◆ **PROBLEM DESCRIPTION**
Show all lines containing "Biotechnologische" from the data below.

(Page-level text extractions)

===

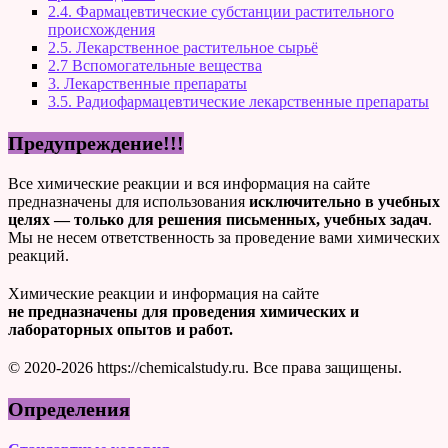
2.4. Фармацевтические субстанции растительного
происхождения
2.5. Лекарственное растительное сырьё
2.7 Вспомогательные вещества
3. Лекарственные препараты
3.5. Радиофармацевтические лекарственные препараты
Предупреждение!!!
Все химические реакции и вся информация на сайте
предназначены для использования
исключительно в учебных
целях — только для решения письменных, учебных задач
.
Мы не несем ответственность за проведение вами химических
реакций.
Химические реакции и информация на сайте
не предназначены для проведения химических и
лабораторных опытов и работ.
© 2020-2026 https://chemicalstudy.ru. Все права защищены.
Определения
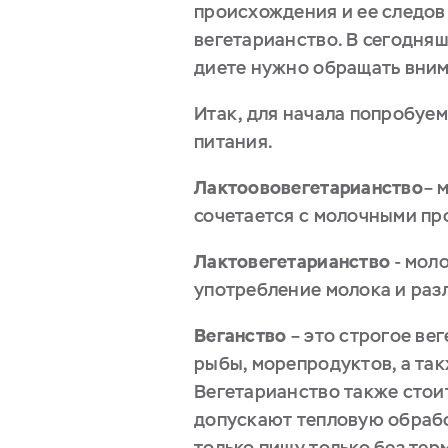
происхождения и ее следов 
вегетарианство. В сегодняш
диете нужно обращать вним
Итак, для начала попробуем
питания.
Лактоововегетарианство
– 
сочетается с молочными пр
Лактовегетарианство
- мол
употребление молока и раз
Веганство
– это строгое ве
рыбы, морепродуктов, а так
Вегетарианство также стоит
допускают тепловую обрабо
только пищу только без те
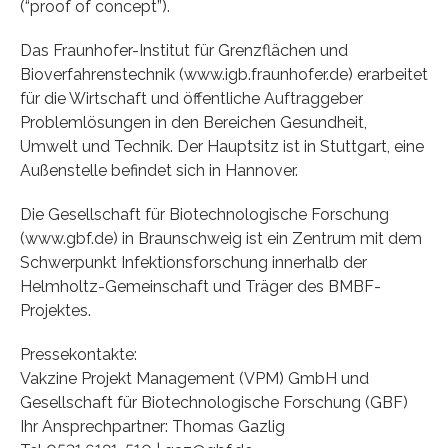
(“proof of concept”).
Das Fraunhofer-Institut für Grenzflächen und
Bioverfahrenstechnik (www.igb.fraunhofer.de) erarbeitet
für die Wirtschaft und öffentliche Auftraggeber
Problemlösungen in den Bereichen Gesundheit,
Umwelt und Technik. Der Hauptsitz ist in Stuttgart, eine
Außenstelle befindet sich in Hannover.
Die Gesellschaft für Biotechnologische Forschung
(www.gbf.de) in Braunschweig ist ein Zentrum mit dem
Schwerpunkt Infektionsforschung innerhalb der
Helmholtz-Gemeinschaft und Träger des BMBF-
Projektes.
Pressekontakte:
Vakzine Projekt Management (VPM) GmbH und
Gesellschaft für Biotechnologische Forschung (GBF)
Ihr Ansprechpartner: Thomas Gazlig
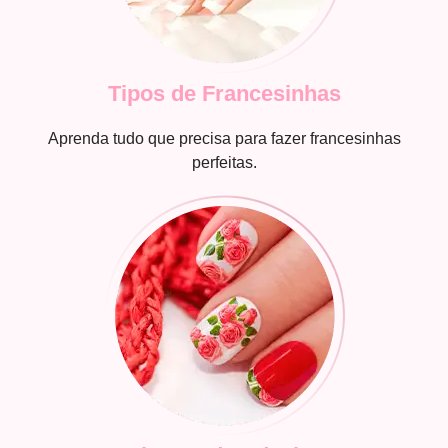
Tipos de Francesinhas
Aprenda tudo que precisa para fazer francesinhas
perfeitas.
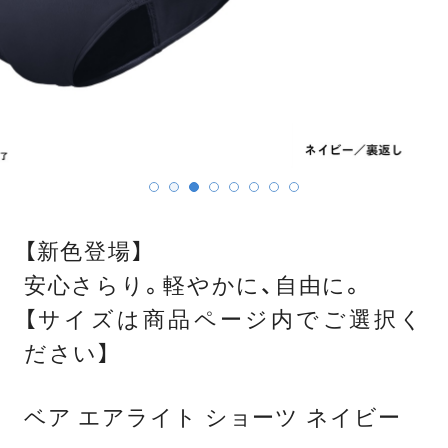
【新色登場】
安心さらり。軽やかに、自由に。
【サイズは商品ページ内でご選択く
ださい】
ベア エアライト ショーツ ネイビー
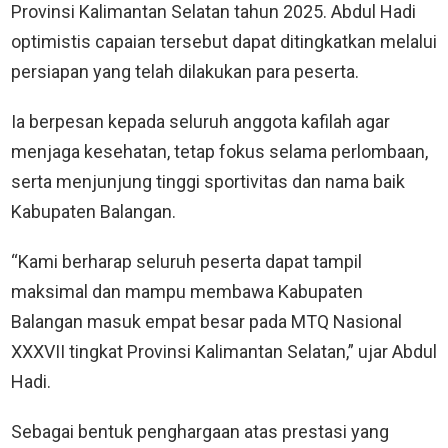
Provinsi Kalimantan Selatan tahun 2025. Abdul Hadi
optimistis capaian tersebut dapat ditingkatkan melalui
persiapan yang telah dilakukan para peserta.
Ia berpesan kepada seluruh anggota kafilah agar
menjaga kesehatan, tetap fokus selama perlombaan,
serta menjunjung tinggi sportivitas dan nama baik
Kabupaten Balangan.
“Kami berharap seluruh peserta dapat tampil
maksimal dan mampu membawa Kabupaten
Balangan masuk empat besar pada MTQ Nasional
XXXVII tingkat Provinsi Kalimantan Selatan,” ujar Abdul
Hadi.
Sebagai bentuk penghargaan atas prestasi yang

===

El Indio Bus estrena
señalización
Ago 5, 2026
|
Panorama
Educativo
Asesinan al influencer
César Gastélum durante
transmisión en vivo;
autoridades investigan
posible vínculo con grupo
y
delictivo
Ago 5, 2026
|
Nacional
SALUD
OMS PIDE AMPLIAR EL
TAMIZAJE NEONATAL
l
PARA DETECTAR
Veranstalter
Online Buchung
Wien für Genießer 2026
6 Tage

===

◆ **ANSWER FOR THE TASK**
Die Gesellschaft für Biotechnologische Forschung
Gesellschaft für Biotechnologische Forschung (GBF)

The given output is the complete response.